Attach the baseline and remediate the host
Now attach the baseline to the cluster by right clicking on it, in the contextual menu go to “Update manager” > “Attache baseline” > Check the baseline you just created and click OK.
All the hosts in your cluster now have the baseline attached and can be scanned and remediated (you can attach it on a per host basis).
Scan your cluster for updates by right right-clicking on it > Update Manager > Scan for Updates and wait for the scan to finish. You’ll see that your cluster is non compliant to your attached baselines.
Then put the host you want to upgrade in maintenance mode.
Note that you might need to disable admission control if for example you have a 2 nodes cluster with a tolerance of one host loss.
Once it is done right click on it > Update Manager > Remediate
Select the baseline we created earlier containing the last ESXi ISO.
If you triggered the remediation while positionned on a host you’ll only see this one, otherwise chose the host you want to upgrade.
Then I chose not to ignore the warnings about unsupported hardware devices but this one is up to you.
Give the task a name and run this action now.
Leave the default Maintenance mode options as it is already correctly configured.
For the remediation options I leave the default options as well but it will depend on the available resources in your cluster and the level of “risk” you are willing to take.
I am usually very cautious when it comes to upgrades, even after having them tested in pre-prod before because you never know what can happen. That is why I don’t allow the remediation of multiple hosts in parallel (Or at least not the first one).
I don’t check the box to disable HA as I know I have enough resources in my cluster to place a host in maintenance mode without violating my admission control’s policy. but again if you already put the host in maintenance mode prior to do the remediation it is very likely that you don’t need to check it.
Click Next, review the settings, double check it’s the right host and the right build ;).
vCenter will then proceed to upgrade the host which will trigger a restart. The operation takes a little while so this step is all about patience.
When the operation finishes you can check the ESXi version and take your host out of maintenance mode, as you can see it is now 6.0.0, 3620759 in my lab.

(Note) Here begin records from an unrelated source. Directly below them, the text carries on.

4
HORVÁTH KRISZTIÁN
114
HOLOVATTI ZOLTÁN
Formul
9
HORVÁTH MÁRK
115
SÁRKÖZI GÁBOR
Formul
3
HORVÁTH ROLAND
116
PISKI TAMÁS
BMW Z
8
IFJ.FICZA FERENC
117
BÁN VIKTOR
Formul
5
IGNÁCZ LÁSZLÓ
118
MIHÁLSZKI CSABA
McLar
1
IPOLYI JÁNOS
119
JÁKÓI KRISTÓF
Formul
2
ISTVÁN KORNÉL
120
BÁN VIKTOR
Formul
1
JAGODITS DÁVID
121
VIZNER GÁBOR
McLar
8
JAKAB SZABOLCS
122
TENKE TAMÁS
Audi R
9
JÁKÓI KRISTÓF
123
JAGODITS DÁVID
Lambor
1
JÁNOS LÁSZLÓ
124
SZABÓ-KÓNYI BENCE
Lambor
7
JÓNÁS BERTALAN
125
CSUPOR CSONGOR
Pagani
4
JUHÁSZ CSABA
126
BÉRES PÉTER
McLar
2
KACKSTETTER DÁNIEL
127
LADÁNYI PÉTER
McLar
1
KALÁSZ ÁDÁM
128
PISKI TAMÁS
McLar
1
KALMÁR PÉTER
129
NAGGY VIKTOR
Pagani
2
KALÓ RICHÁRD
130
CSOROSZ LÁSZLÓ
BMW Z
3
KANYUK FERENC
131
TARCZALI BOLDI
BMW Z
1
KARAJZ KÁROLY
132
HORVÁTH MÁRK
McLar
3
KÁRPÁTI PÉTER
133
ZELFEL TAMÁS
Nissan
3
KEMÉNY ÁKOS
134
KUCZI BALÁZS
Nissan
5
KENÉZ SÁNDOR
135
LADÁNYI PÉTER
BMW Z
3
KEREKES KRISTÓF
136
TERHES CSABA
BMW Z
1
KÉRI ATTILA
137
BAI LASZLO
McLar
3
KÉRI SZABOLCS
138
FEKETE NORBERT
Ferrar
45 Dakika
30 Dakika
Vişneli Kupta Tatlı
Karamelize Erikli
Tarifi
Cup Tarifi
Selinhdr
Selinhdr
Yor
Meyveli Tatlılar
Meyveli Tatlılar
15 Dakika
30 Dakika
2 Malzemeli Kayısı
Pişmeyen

This was for the upgrade of the system. After doing it run a scan and remediation of the host for the critical and non-critical patches baselines to apply the ones that were published by VMware after the release date of the ISO build you’ve downloaded.
VMware tools and virtual hardware
Don’t forget these two steps for your virtual machines, I advise you to do the virtual hardware upgrade once all the hosts are upgraded. You need to do them in the following order, the vmware tools contain the drivers for the new virtual hardware!
- Upgrade VMware tools version.
- Upgrade virtual hardware version.
The VMs will automatically upgrade the VMtools after a reboot (according to the default baseline if you’ve kept it enabled) which is fine as it is retro compatible with earlier versions of ESXi. The virtual hardware upgrade however needs to be triggered manually and an upgraded VM cannot be migrated to a host with an earlier version of ESXI (see the compatiblity table below)!
And that’s it, now you can update the other hosts/VMs and have a cluster nice and patched.